Madden NFL 2003 Preview
Madden NFL has always been EA's pinnacle sports title, and every year they find some way to improve on the renowned series. Boasting online hookups this time around, Madden 2003 may just be the best the series has ever seen.
At a glance, Madden 2003 looks quite similar to last year's; however, EA has made some improvements here and there. For starters, fingers will now be animated and actually interact with the action, so passes -- and especially replays -- now look more accurate, as players will use their fingers when catching passes. Their fingers will also move around during celebrations. Furthermore, the grasses and turfs of the various fields have received improvements, making their textures more sharp. Roughly 300 different player faces will also be in ‘03 to help expand the variation and lessen the monotony.
The Franchise mode has been improved even more so in this year's outing. Now players can opt to play with their Franchise team during regular exhibition games, whether it be against your friend or a computer-controlled opponent. Pre-season will also be a lot more critical to your franchise now, as you can scout rookies and other future stars. Of course, this aspect of the game requires scouting points, so operate conservatively.
In addition to the massive Franchise mode, you can also participate in numerous mini-games and the such. In Mini-camp, you'll venture across the United States, stopping in various football-team cities -- Dallas, Detroit, Denver. The game of football is very multi-faceted, and each city you stop at will focus on one particular aspect of the game of football.
For instance, once you stop at Denver, you'll be given a passing drill with Brian Griese as your operating man. Passing to the numerous receivers on the field isn't such a hard task. Couple that with the fact that you have to throw the ball through small hoops before it can reach the receiver, though, and you'll then have an arduous, yet addicting, objective. There are a plethora of other drills, too, working on both offensive and defensive skills. Soon enough, the whole game will be your forte.
The aural side of the Madden series has always been its biggest downfall. EA knows this too, which is why they've spent a rather long time augmenting this aspect. With Madden and Michaels bringing you the action from above, Electronic Arts promises a better overall color-commentary. All to often, the announcers will just simply spit out short, redundant phrases when keyed in by a specific play or action, although the team of Madden and Michaels won't do anything of the like. Not only will they talk about various statistics and plays that have transpired, they'll also present the whole game in an organized, humorous way.

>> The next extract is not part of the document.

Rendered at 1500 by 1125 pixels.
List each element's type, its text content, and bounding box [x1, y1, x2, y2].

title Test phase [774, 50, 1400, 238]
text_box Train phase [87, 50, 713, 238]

The online features are right on track thus far and have yet to show any major glitches or anything to impede play. In addition to just playing, players can also talk to each other -- whether it be trash talk or just conversation -- via a chat box. Easily EA's most prized Franchise, Madden is shaping up just fine for you football maniacs. Fans of the series should have a lot to look forward to come mid-August, when Madden 2003's released.